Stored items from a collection
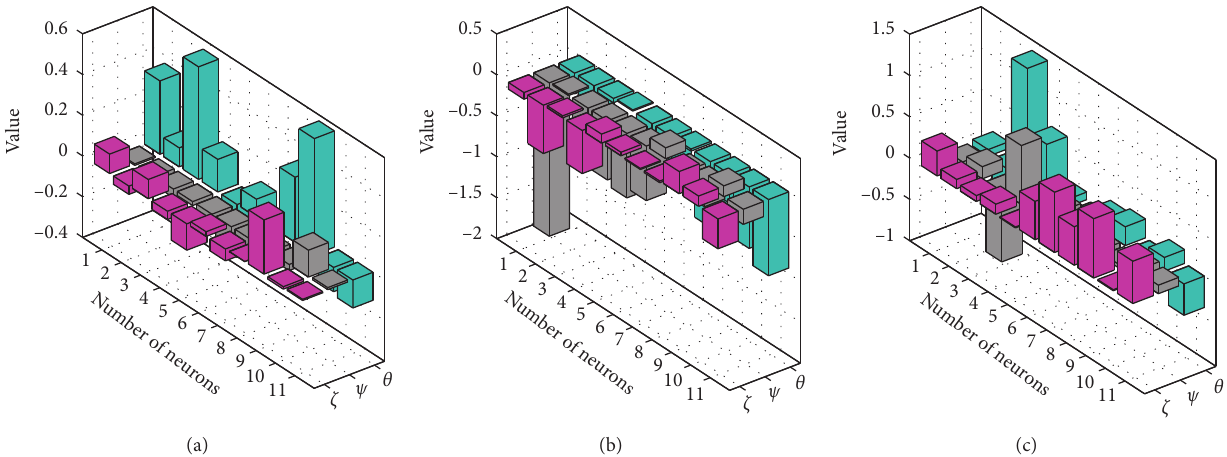
Figure 11: Trained neurons obtained by LeNN-NM algorithm for Problems 1–3. (a) Weights for Problem 1. (b) Weights for Problem 2. (c) Weights for Problem 3.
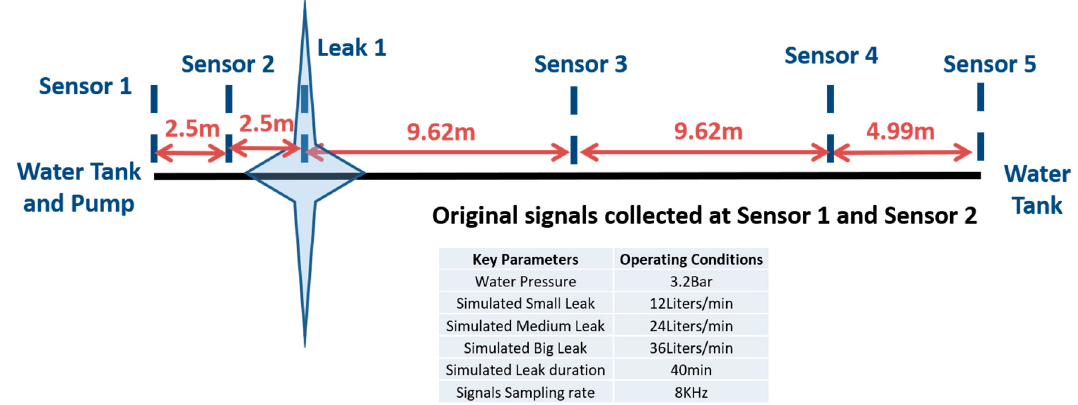
Figure 8. Schematic of testbed for water leakage detection system.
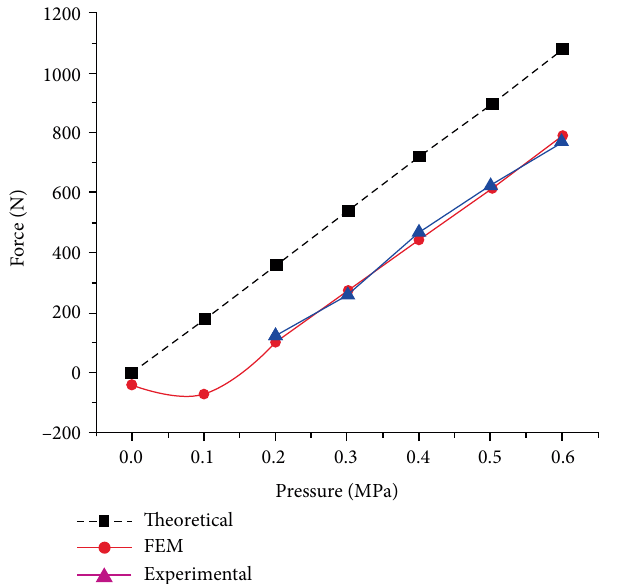
Figure 7: Comparison of initial diameter, inflated diameter, and equivalent diameter under different pressures at the contraction of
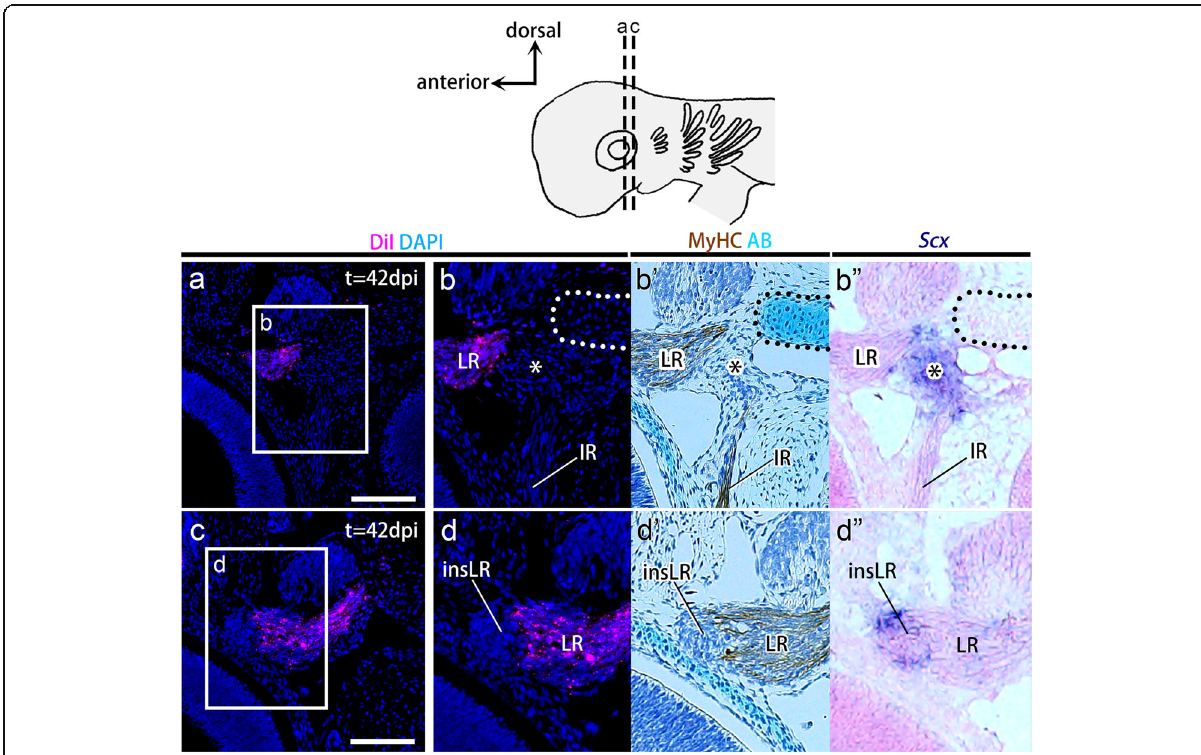
Fig. 4 Lineage tracing of the hyoid head cavities. a-d ″ Transverse sections of CM-DiI-injected embryos aligned with adjacent sections immunostained with myosin heavy chain antibody ( b ′ and d ′ ), stained with Alcian blue (AB) ( b ′ and d ′ ), and hybridized in situ with a Scx antisense RNA probe ( b ″ and d ″ ). By 42 dpi, CM-DiI-labeled cells (magenta) were found in the lateral rectus muscle but not in Scx -positive tendon progenitor cells at the origin of all rectus muscles (asterisks), the insertion site of the lateral rectus muscle (insLR), or the skeleton at the attachment sites of the rectus muscles (pila antotica; outlined by the dotted line). insLR, tendon progenitor cells at the insertion site of the lateral rectus muscle; IR, inferior rectus muscle; LR, lateral rectus muscle. Scale bars = 200 μ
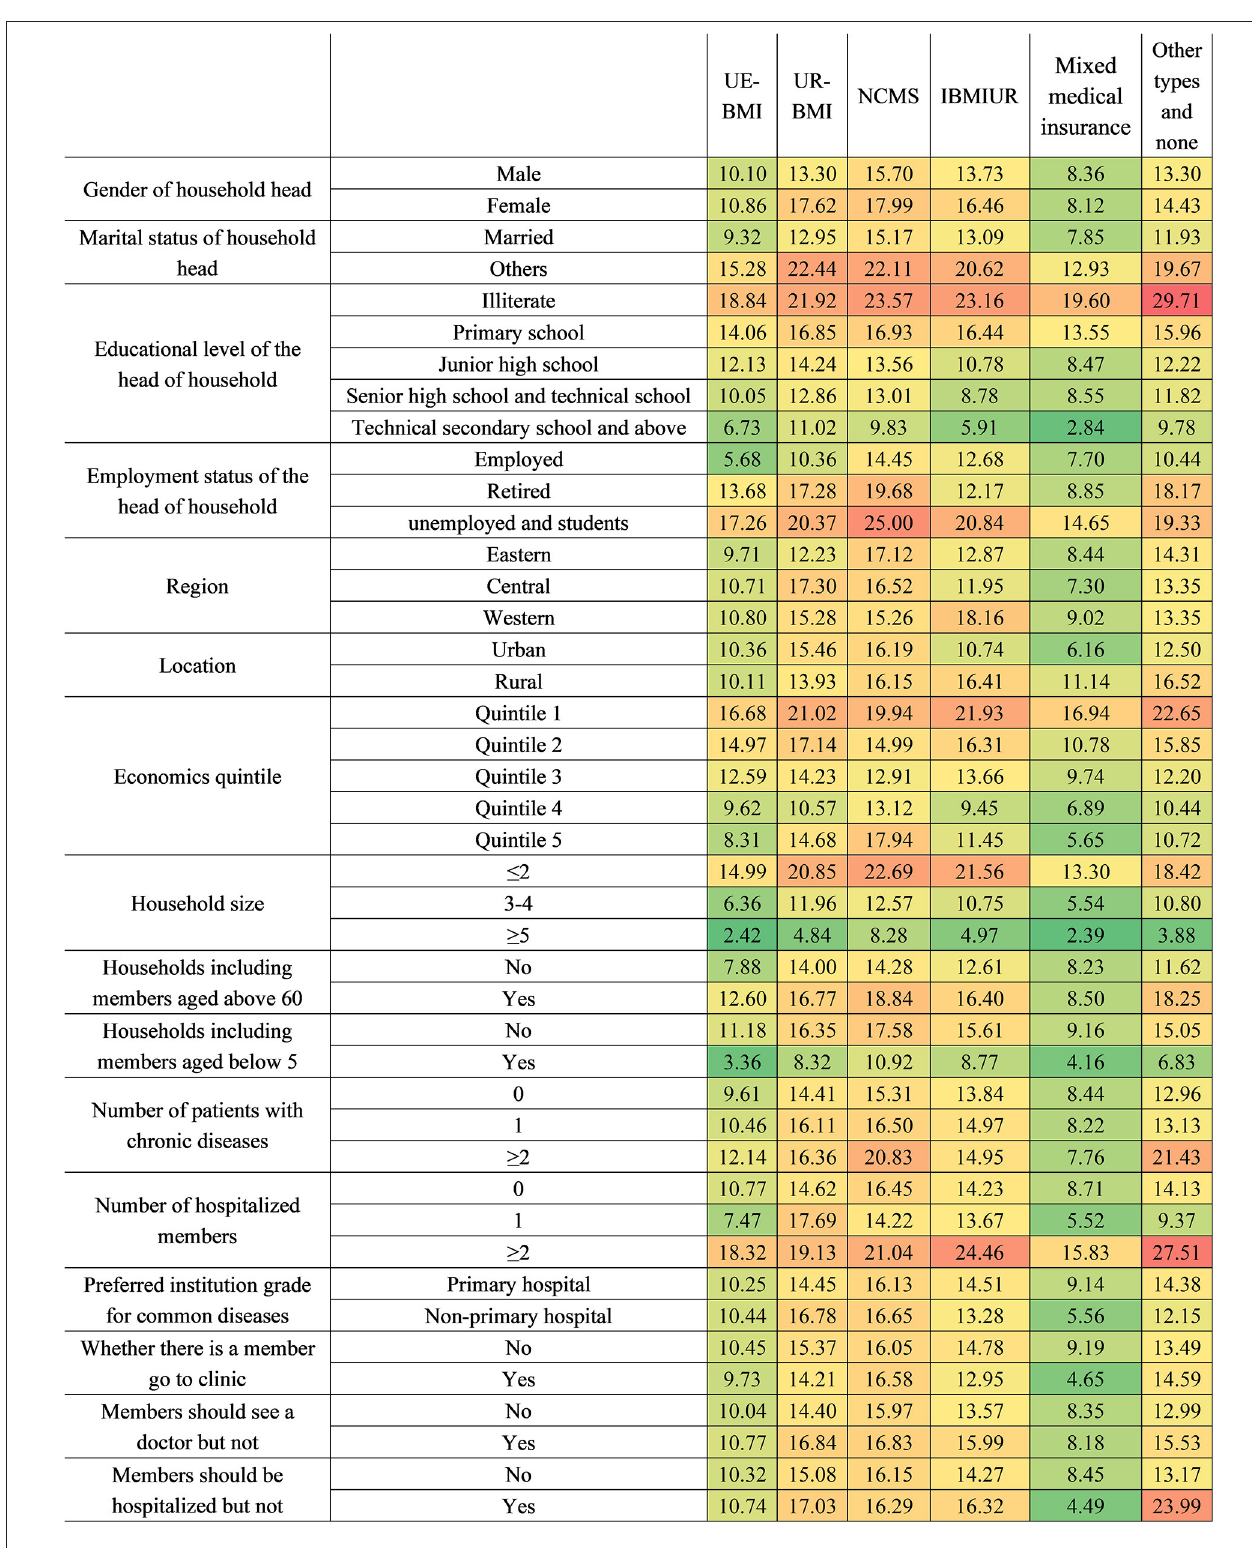
FIGURE 8 | The CHE standardized rate by different health insurance systems. IBMIUR: Integration insurance refers to other basic medical insurance types, which integrate either URBMI and NCMS or UEBMI, URBMI, and NCMS. Mixture medical insurance: It refers to participants covered by basic medical insurance and commercial insurance at the same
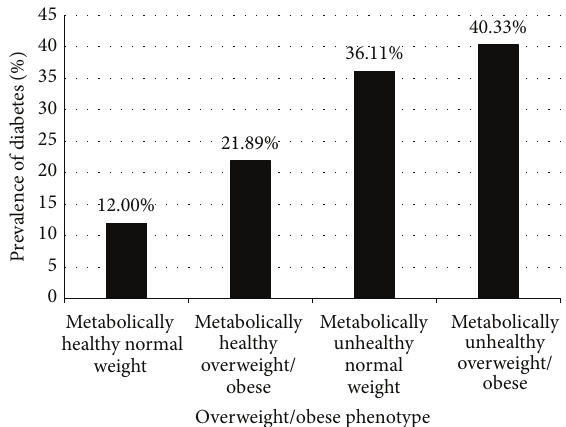
Figure 1: Prevalence of diabetes among Mexican Americans within each overweight/obese phenotype. Black bars indicate prevalence rate. Diabetes prevalence was different by overweight/obese pheno- type ( 𝑃 < 0.0001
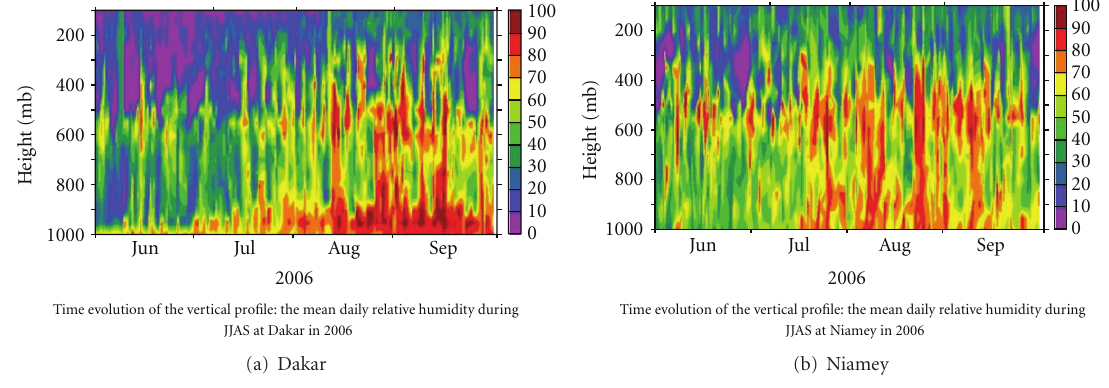
Figure 5: Daily humidity profiles in Dakar and Niamey at 0000 UTC and 1200 UTC of 2006 JJAS.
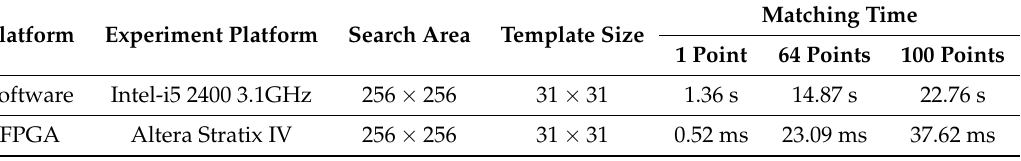
Table 4. Comparison of simulation time between hardware and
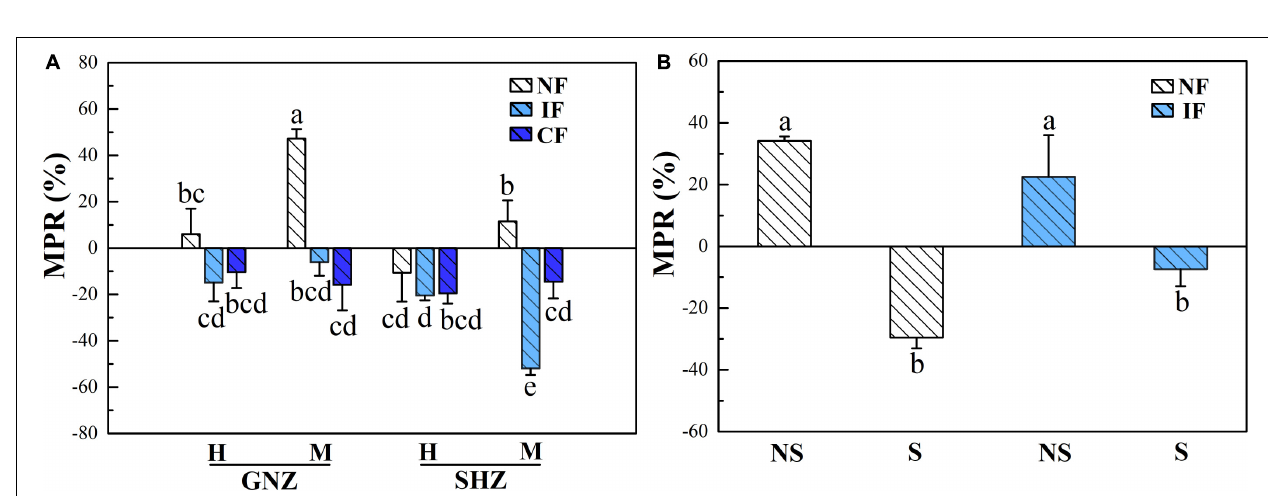
FIGURE 4 | Mycorrhizal phosphorus response (MPR) in Exp. 1 (A) and Exp. 2 (B) . Rice varieties are indicated as GNZ, Guinongzhan; SHZ, Sanhuangzhan. The rice varieties of GNZ and SHZ were used In Exp. 1, and SHZ was used in Exp. 2. Rice growth stages are indicated as H, Heading; and M, Maturing. Rice plants were harvested at the heading and maturing stages in Exp. 1 and harvested at the heading stage in Exp. 2. Flooding treatments are indicated as NF, Non-flooding; IF, Intermittent flooding; CF, Continuous flooding. Shading treatments are indicated as NS, Non-shading; S, Shading. Different letters above the columns indicate significant differences at the P < 0.05 level. Means and standard errors from three (A) and five replicates (B) are shown.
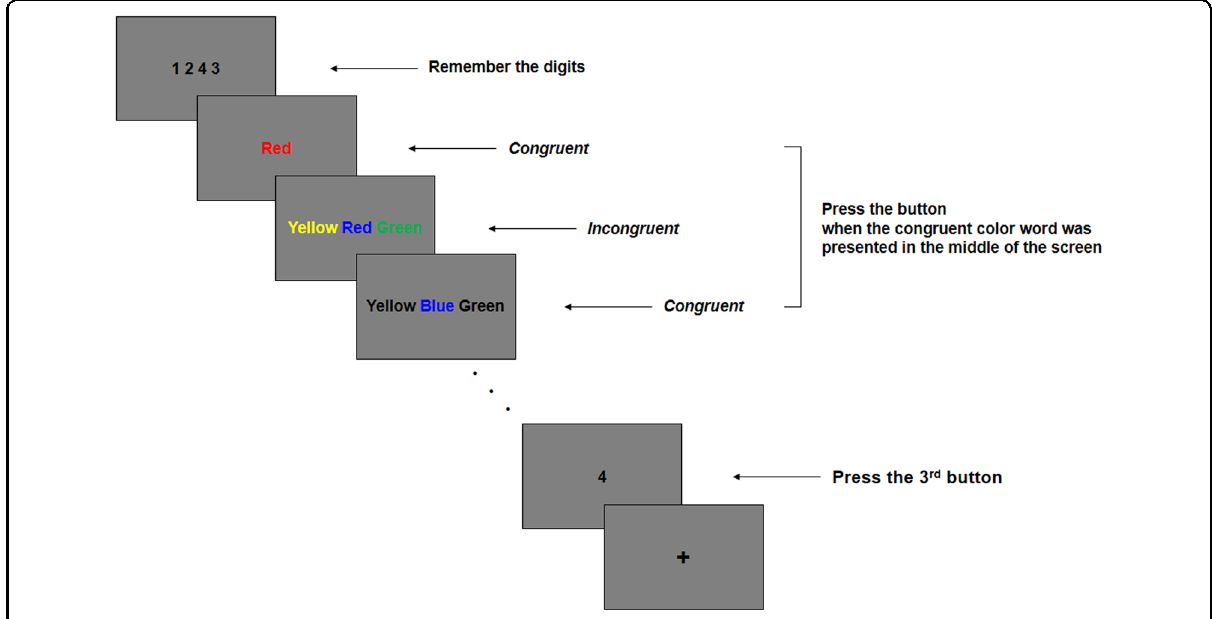
Fig. 1 Illustration of the experimental task. We modi fi ed the traditional Stroop color-word task and Eriksen fl anker task to examine the effect of distractor interference on attentional control. The target word was presented in the middle of the screen, and the participants were instructed to press a button when the printed color and meaning of the target word were congruent, regardless of the distractor words fl anked on either side of the target word. Furthermore, it consisted of a study phase in which four digits (ranging from 1 to 4) to be remembered were presented for 1.5 s with a 100-ms blank screen before each experimental block started and a test phase in which the participant was asked to press the button corresponding to the order of the presented number previously shown in the study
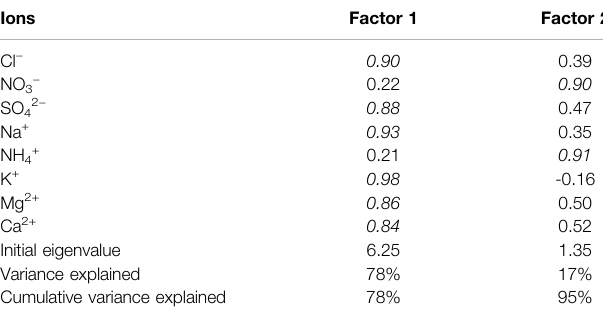
TABLE 2 | Rotated component matrix for soluble ions in aerosol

WHAT IS EXPECTED:
Please restate the lines above exactly, starting at the first line of the data and stopping at the line containing "Figure 7: Comparison", which is included. Omit pictures.

ANSWER TO THE EXERCISE:
Figure 11: Trained neurons obtained by LeNN-NM algorithm for Problems 1–3. (a) Weights for Problem 1. (b) Weights for Problem 2. (c) Weights for Problem 3.
Figure 8. Schematic of testbed for water leakage detection system.
Figure 7: Comparison of initial diameter, inflated diameter, and equivalent diameter under different pressures at the contraction of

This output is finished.